– Cuidado que a batata está muito quente. Mas tá maravilhosa, você vai gostar, vai ser a melhor batata que você já comeu.
Achei muito esquisito o vendedor do McDonald’s me falar isso. Sobrou alguém nessa Av. Paulista que nunca tenha comido uma batata dessa rede de fast-food?
Fiquei pensando se o moço tava passando uma cantada em mim. Vai saber, né? Me sentei e, de fato, a batata estava muito quente mesmo. Então tudo bem, era só o cara fazendo o serviço dele. Preciso parar com esse comportamento meu.

O comportamento que me refiro é o que eu chamo de “ser viciado em seduzir”. O nome é pra ser engraçado mesmo: uma convidada do programa “Casos de Família” foi lá, na televisão aberta, reclamar pro Brasil inteiro que tinha esse problema, que ela era viciada em seduzir. Seja o programa e seus personagens verdadeiros ou não, a foto da moça com a legenda virou um meme hilário e foi assim que descrevi esse comportamento para minha terapeuta.
– É irônico, você não acha?
Perguntei pra ela, sentada do outro lado da sala. O que eu achava irônico era que eu estava lá, semana após semana, tentando resolver problemas de auto estima, especialmente corporal, de imagem. Então me parecia curioso que ao mesmo tempo que eu me achava um lixo, eu prestasse tanta atenção na minha aparência a ponto de sair na rua e ficar com os olhos sempre em movimento, procurando “alguém pra seduzir”.
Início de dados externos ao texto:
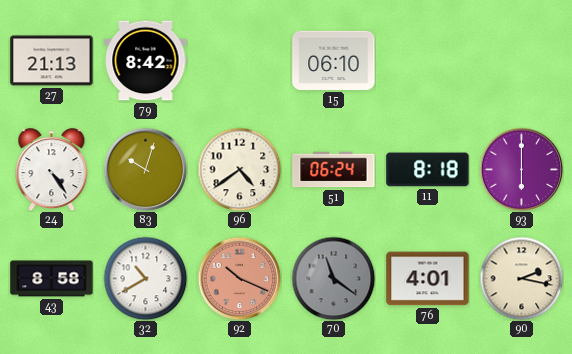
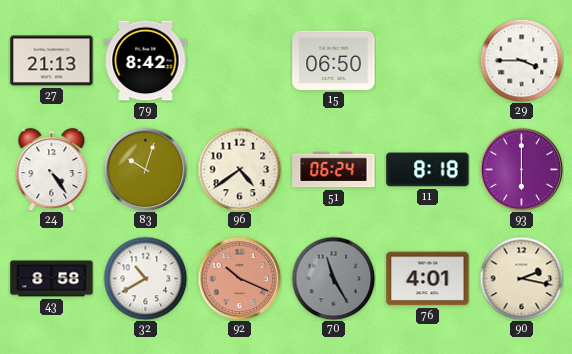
15: 06:10 -> 06:50
29: none -> 3:45
70: 11:21 -> 11:25
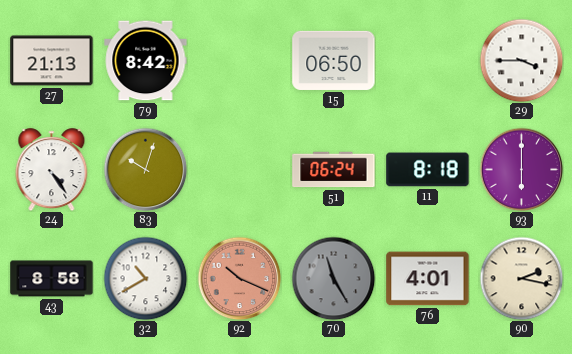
96: 4:39 -> none
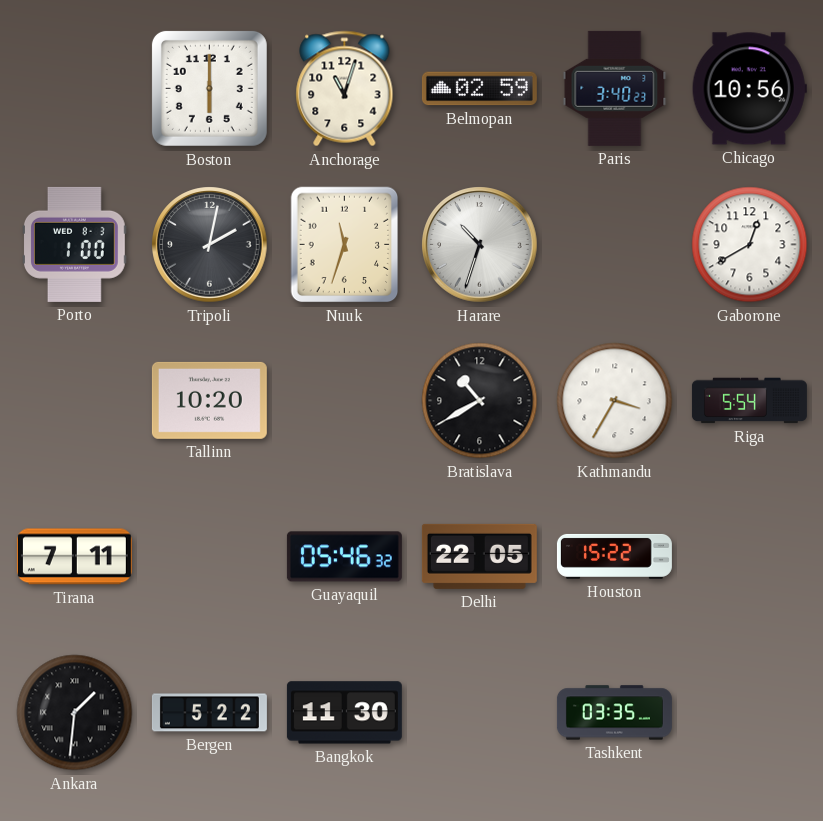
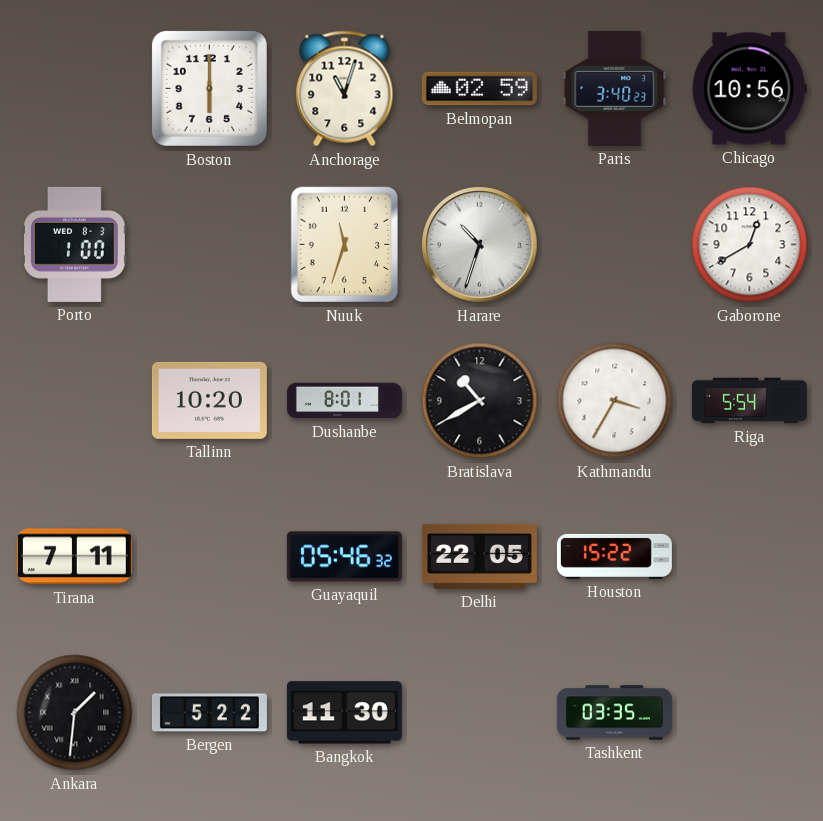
Tripoli: 2:02 -> none
Dushanbe: none -> 8:01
Ok, essa frase fez parecer algo bem sexual, mas não era necessariamente assim. Eu buscava alguém que pegasse a referência da estampa indie da minha camisa; ou que me olhasse passar com atenção; alguém pra trocar aquele olhar que diz “vi você e, sim, te achei gato”.
– Não acho – respondeu ela como quem dissesse que 2 mais 2 era 4 -, não acho irônico. Como você está preso dentro dessa dinâmica de reprovar tudo que você é e tudo que você faz, você fica sempre olhando pra fora, buscando a aprovação dos outros.
Silêncio na sala. Era óbvio que era isso, fazia sentido mesmo.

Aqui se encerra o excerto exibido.